It is hard to find anyone predicting anything but a continuing decline in the audiences for radio, newspapers and television broadcasts.

Indeed, confusion about the effect internet and other forms of digital distribution will have on traditional advertising and subscription income is making it difficult to predict earnings even a year down the road.

With this backdrop, the sale of Clear Channel, the biggest US radio group built up by the Mays family during the frenzied acquisitions boom in the 1990s, to private equity investors for nearly $27bn including debt is an important moment for the media sector.

The willingness of private equity investors and banks to buy Clear Channel at valuations above those placed on it by stock markets could lead to other buyouts or sales attempts at media companies.

“Traditional media is at a crossroads and management teams and boards are frustrated by their low share prices,” said a media analyst at a large investment bank. “It is increasingly attractive for them to put themselves up for sale and see what happens.”

Clear Channel, the buyout which is one of the biggest ever and is likely to net the Mays family about $1bn, is particularly interesting because the deal was done by management and the board.

Recent large media sales, such as the sale earlier this year of newspaper group Knight Ridder and the efforts by newspaper company Tribune to find buyers, were initiated by disgruntled shareholders, who forced the board to take action to try and recoup some of the money they invested.

“Clear Channel is the most important media deal so far,” said one senior banker. “Not only is its scale important – it sets a new benchmark for going-private deals – but the board is voluntarily saying they’re better off private than public.”

Private equity investors, despite the mountains of equity they are willing to invest and the ease with which they can raise debt, are not likely to pounce on all media assets, however. In the sale of Knight Ridder, private equity bidders were notable for their absence.

Even in Clear Channel’s case, the attraction was not so much its radio stations, but its outdoor advertising business, one of the few media sectors that is not suffering from a decline brought on by digital distribution.

“There are few investors who want naked exposure to one particular segment of the media business due to the uncertainty about future earnings,” said Jonathan Jacoby, analyst at Bank of America. “The deals that are being done are more complex, consisting of different businesses, which means they can include assets which are undervalued.”

More than a month after Tribune announced that it was considering strategic alternatives, it is still unclear what the likely outcome will be. The company includes such assets as the Los Angeles Times, New York Newsday and Chicago Tribune newspapers, 26 television stations, and the Chicago Cubs baseball team.

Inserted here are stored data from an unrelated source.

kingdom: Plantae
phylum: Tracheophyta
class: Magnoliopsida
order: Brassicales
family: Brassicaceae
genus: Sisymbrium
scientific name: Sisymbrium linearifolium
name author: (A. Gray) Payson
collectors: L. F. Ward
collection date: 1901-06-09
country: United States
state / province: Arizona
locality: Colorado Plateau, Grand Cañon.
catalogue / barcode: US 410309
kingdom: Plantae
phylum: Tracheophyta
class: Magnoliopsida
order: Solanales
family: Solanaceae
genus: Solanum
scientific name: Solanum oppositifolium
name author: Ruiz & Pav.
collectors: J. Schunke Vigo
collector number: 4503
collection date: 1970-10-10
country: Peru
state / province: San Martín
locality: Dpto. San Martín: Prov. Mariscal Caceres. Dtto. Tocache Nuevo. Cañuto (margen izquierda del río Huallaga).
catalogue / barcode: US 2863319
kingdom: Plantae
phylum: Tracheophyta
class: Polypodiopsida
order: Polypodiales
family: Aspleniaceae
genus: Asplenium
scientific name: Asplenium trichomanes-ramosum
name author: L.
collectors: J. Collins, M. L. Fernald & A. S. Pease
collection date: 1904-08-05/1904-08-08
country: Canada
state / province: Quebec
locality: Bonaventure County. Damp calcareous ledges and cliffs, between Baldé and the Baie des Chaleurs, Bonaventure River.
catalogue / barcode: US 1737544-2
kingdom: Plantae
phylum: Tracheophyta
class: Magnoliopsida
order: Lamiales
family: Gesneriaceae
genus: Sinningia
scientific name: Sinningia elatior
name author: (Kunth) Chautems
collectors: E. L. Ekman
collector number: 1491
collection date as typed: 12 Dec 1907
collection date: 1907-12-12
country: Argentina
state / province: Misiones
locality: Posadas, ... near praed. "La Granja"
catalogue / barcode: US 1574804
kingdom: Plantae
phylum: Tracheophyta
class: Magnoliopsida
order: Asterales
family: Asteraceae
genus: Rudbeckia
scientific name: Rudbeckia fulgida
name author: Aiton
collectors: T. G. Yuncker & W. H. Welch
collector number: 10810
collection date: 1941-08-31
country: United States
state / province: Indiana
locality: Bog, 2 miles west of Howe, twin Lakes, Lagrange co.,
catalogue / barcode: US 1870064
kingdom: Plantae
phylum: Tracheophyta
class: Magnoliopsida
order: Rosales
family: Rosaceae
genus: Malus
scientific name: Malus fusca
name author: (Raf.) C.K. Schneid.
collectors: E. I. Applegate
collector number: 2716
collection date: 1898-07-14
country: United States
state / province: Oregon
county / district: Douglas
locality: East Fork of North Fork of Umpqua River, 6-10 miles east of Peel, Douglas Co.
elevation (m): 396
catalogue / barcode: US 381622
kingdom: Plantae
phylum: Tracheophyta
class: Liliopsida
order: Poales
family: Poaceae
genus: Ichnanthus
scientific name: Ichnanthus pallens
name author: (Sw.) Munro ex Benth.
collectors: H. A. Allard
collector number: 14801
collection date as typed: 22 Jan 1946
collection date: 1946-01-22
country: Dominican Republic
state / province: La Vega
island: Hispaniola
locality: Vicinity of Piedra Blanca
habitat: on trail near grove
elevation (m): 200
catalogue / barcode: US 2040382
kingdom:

There are a host of different scenarios – from a takeover of the entire company by a private equity firm, to the sale of prize assets such as the LA Times to local billionaires such as David Geffen. Some have speculated that management might lead a buyout of the Chicago-based assets – The Tribune, the WGN television network and the Cubs and then break apart the rest.

“It’s easier to put a value on the television stations than the print assets,” said Barry Lucas, vice-president of research at Gabelli & Co. One complicating factor is the enormous tax bill that the company would incur if it sold off the pieces. The other is media ownership rules.

One thing that appears certain is that – having put the company in play - the Tribune board will press ahead with a deal of some variety. “The genie really is out of the bottle,” Mr Lucas said.

A successful completion of the Clear Channel buyout could tempt more companies to let this genie out.